I remember the waiting and jumping at every email and phone call. Then the call came and I missed it! Lol!

It's also frustrating not being able to tell anyone until it is all 100% sure.

I'm sure it'll be fine


----------



## Zee2012 (Nov 29, 2012)

Going to send email to HR department !


----------



## GumbaGumba (Oct 16, 2012)

Zee2012 said:


> Going to send email to HR department !


Good luck!!


----------



## graham mcgeachy (Feb 1, 2013)

My security clearance took 5 months but that was in 2010 and I work in the nuclear industry. I live with my wife and daughter in Khalidiya Tower and it is about a hundred metres from the Corniche, the part where they have events and cafe/restaurants. Within 5 minutes walking we have several small supermarkets and fast food places. The building has two small restaurants on the ground floor, saunas, gym and decent swimming pool on the roof.
Any questions, I'll be glad to help.


----------



## Zee2012 (Nov 29, 2012)

Graham,

What's it like living in a apartment tower with kids? I have two children under 3 and was wondering what the community is like compared to villa living in Alreef?


----------



## graham mcgeachy (Feb 1, 2013)

My 12 year-old daughter loves it here. We have the Corniche (she cycles, we walk) across the road with a nice beach and we have a nice park across another road. We stay on the 2nd floor so it is only a tower when we go up to the pool (also a free squash court on the top floor). Our apartment is huge by UK standards. We didn't bother getting a car until my workplace changed - we used taxis for 18 months, they are plentiful and cheap.
Thing is, the Corniche is very established whereas Al Reef is just starting. Granted, it is handy for Dubai but we don't go to Dubai often.


----------



## Roadworrier (Jul 3, 2012)

graham mcgeachy said:


> My 12 year-old daughter loves it here. We have the Corniche (she cycles, we walk) across the road with a nice beach and we have a nice park across another road. We stay on the 2nd floor so it is only a tower when we go up to the pool (also a free squash court on the top floor). Our apartment is huge by UK standards. We didn't bother getting a car until my workplace changed - we used taxis for 18 months, they are plentiful and cheap.
> Thing is, the Corniche is very established whereas Al Reef is just starting. Granted, it is handy for Dubai but we don't go to Dubai often.


Lucky you to be in Khalidiya near the Corniche. Nice place to be.
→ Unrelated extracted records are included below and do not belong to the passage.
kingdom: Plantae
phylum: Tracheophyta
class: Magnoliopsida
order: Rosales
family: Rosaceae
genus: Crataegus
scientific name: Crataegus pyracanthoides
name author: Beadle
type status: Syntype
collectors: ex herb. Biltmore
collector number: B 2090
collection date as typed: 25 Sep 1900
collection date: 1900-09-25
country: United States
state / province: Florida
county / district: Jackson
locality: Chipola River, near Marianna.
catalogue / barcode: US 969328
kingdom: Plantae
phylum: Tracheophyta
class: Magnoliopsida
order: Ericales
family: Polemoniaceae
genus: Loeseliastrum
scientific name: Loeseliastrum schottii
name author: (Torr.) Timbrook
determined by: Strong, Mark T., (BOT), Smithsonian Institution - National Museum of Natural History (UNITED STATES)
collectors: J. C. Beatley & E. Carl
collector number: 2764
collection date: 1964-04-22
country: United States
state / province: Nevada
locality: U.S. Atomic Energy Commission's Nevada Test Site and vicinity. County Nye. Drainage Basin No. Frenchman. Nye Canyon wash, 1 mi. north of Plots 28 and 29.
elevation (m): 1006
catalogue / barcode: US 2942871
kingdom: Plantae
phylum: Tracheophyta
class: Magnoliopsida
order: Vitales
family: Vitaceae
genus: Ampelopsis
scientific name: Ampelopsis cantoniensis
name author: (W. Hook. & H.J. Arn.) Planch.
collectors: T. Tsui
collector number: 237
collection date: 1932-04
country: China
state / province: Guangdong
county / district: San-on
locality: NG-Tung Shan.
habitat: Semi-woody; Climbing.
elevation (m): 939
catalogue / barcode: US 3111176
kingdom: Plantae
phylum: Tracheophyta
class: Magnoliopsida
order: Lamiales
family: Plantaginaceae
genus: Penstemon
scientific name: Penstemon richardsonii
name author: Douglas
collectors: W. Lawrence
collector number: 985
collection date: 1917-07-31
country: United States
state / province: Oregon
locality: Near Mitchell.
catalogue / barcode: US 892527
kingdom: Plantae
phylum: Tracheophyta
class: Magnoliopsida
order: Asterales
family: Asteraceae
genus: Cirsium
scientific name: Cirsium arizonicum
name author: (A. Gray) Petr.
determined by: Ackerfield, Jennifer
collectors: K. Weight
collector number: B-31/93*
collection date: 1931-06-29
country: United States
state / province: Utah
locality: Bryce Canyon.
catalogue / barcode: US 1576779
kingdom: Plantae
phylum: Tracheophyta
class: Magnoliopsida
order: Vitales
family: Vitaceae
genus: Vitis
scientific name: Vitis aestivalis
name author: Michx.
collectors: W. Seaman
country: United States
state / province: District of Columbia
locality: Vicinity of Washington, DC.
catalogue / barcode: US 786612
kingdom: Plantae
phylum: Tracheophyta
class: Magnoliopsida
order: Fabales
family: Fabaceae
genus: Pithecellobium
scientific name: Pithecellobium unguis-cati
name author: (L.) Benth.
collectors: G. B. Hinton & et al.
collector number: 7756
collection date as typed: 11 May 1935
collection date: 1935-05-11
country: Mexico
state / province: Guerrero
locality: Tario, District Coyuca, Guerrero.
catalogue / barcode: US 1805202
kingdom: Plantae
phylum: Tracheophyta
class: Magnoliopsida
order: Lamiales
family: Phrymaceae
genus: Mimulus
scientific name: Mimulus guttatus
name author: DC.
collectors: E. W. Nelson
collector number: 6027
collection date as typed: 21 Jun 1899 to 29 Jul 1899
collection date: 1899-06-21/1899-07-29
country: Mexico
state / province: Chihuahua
I have to agree with you on Al Reef Villas, if that is what you are referring to, which is behind the airport next to E11 / E12 junction( not to be confused with Al Seef or Reem Island as mentioned above). Newer places and cheap (some 3 BR for 110k) but literally no closets (have to buy them at IKEA), finish is not very nice, and only the already-lived-in places may have landscaping. The fronts of the "contemporary" village in particular look dumpy and cheap. Plus, they've they've stuck all these Discovery Gardens-style midrises smack dab in the middle between the villa clusters. That and there is one way in and one way out of the development. And the backs of many units back up into the airport and construction camps. There are known to have been many break-ins.

Clearly they've created an expat freehold ghetto at Reef Villas - almost like they decided to slap the Springs and Discovery Gardens from Dubai into a smaller, cheaper space. My wife took one look at this place and said "let's look in Dubai".


----------



## Zee2012 (Nov 29, 2012)

I visited al reef and the community spirit was very appealing. Children playing in parks and parents chatting away.!


----------